Input:
::::
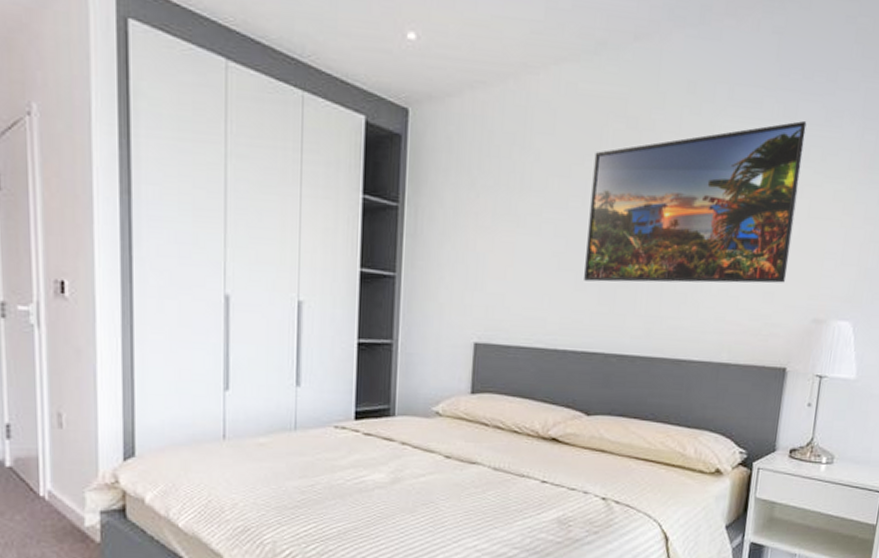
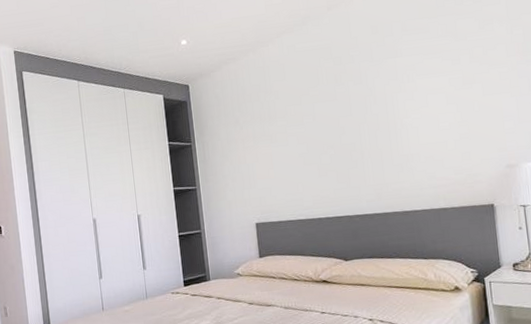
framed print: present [584,120,808,283] -> none [315,32,477,169]

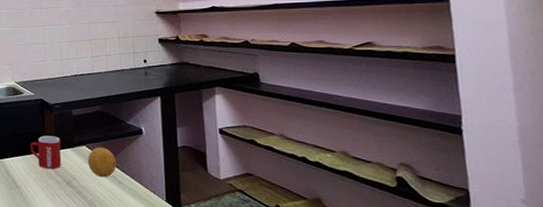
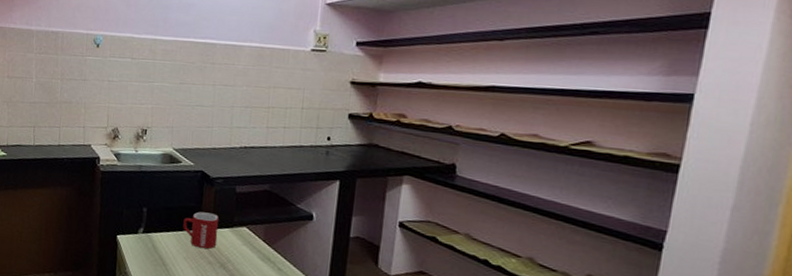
fruit: present [88,146,116,178] -> none [246,229,279,263]

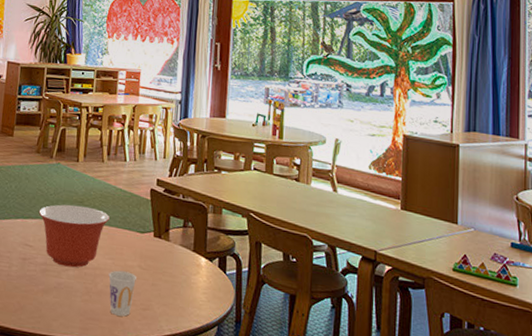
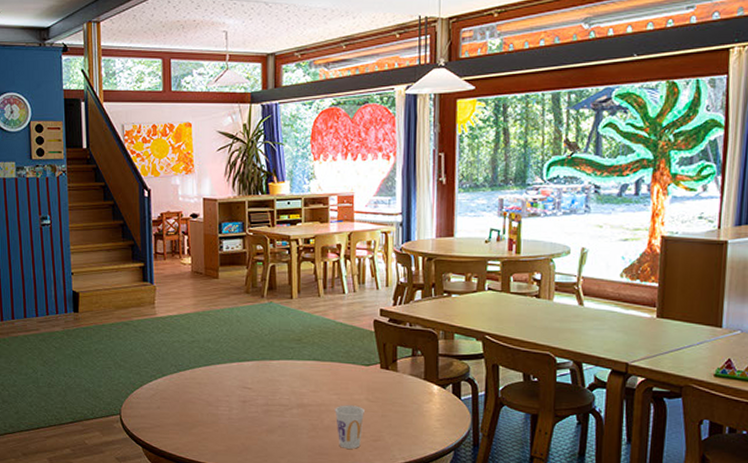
mixing bowl: present [38,204,110,268] -> none [254,343,331,406]

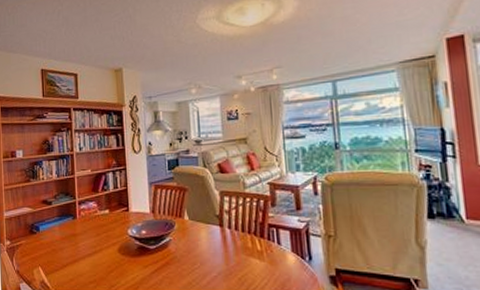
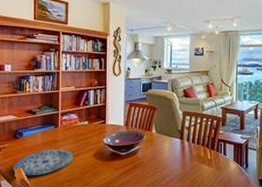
plate: none [31,244,96,277] -> present [12,149,74,176]

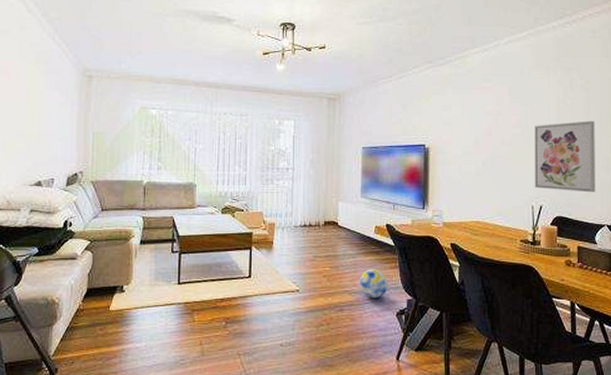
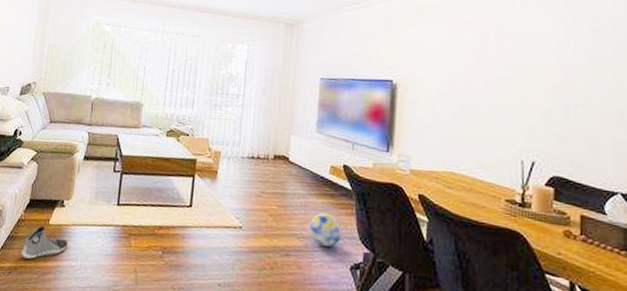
sneaker: none [83,313,131,348] -> present [21,225,68,260]
wall art: present [535,120,596,193] -> none [526,65,606,152]

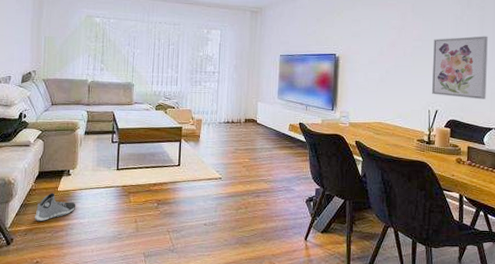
ball: present [309,212,342,247] -> none [274,161,299,186]
wall art: none [526,65,606,152] -> present [432,36,488,100]

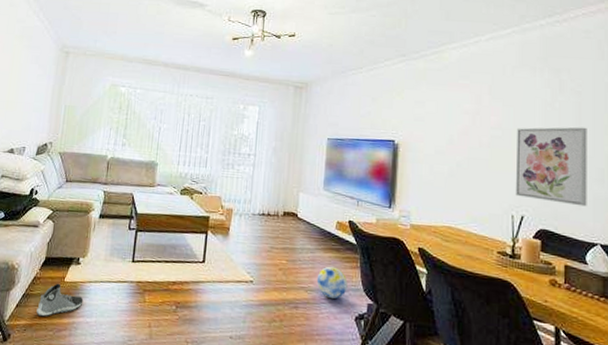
ball: none [274,161,299,186] -> present [316,266,348,299]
::::
Required action: Your copy should hold exactly the lines from the line bearing "ball: present [309,212,342,247]" through the end of the data, both included, and no pictures or anything further.

Reply to the exercise:
ball: present [309,212,342,247] -> none [274,161,299,186]
wall art: none [526,65,606,152] -> present [432,36,488,100]

ball: none [274,161,299,186] -> present [316,266,348,299]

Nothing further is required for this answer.